The onFiltered callback is for observability/audit — it fires with the before/after text but does not alter what is emitted.

otelMiddleware

Emits vendor-neutral OpenTelemetry traces and metrics for every chat() call — a root span per call, a child span per agent-loop iteration, and a grandchild span per tool execution, all tagged with GenAI semantic-convention attributes.

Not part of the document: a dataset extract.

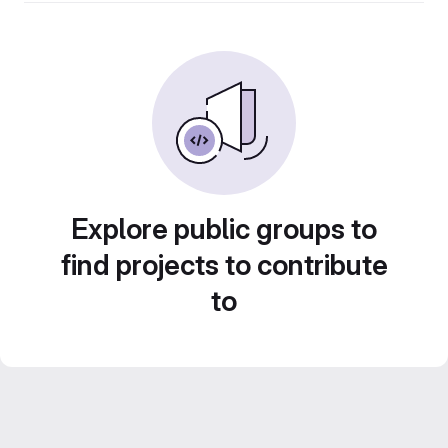
Explore public groups to
find projects to contribute
to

import { chat } from "@tanstack/ai";
import { openaiText } from "@tanstack/ai-openai";
import { otelMiddleware } from "@tanstack/ai/middlewares/otel";
import { trace, metrics } from "@opentelemetry/api";
import { messages } from "./server";

const otel = otelMiddleware({
  tracer: trace.getTracer("my-app"),
  meter: metrics.getMeter("my-app"), // optional — enables GenAI histograms
});

const result = await chat({
  adapter: openaiText("gpt-5.5"),
  messages,
  middleware: [otel],
});

otelMiddleware has its own configuration surface (content capture, redaction, span-name formatting, attribute enrichment, lifecycle callbacks) and requires the optional @opentelemetry/api peer dependency. See the dedicated OpenTelemetry guide for full setup, the span/metric catalogue, and all options.

Writing your own

These built-ins are just ChatMiddleware objects — nothing about them is privileged. To build your own, see the Middleware guide for the full hook reference, the context object, and composition rules.